**Your task:** Going through the material below, please gather all lines with the word "ring" in them.

----------

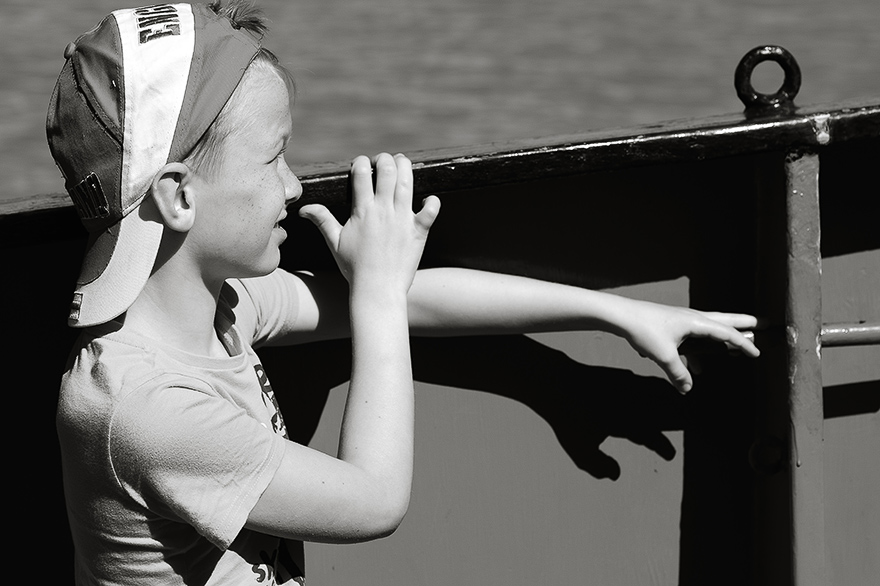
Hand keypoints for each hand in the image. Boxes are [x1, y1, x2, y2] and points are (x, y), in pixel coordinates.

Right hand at [299, 153, 439, 293]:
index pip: (361, 173)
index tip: (361, 165)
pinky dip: (432, 201)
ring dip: (406, 167)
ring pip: (407, 182)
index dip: (361, 162)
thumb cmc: (354, 268)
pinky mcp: (419, 231)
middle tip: (384, 163)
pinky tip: (428, 199)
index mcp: (362, 211)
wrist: (377, 290)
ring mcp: (403, 219)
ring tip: (403, 164)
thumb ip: (322, 220)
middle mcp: (384, 211)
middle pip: (387, 170)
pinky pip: (431, 210)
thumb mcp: (335, 242)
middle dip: (385, 159)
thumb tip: (303, 208)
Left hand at [619, 300, 759, 393]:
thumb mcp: (663, 355)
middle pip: (724, 320)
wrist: (622, 315)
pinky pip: (694, 336)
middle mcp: (692, 318)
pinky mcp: (672, 324)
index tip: (757, 353)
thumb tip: (688, 389)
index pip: (726, 332)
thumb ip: (678, 373)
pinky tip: (697, 367)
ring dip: (724, 334)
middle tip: (762, 323)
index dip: (743, 343)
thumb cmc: (644, 330)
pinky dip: (701, 347)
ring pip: (710, 326)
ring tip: (736, 342)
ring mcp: (682, 320)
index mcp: (696, 322)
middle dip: (742, 323)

----------

**Final answer:**
ring dip: (406, 167)
ring pip: (407, 182)
ring mcp: (403, 219)
ring tip: (403, 164)
ring dip: (724, 334)
ring pip: (710, 326)
ring tip: (736, 342)
ring mcp: (682, 320)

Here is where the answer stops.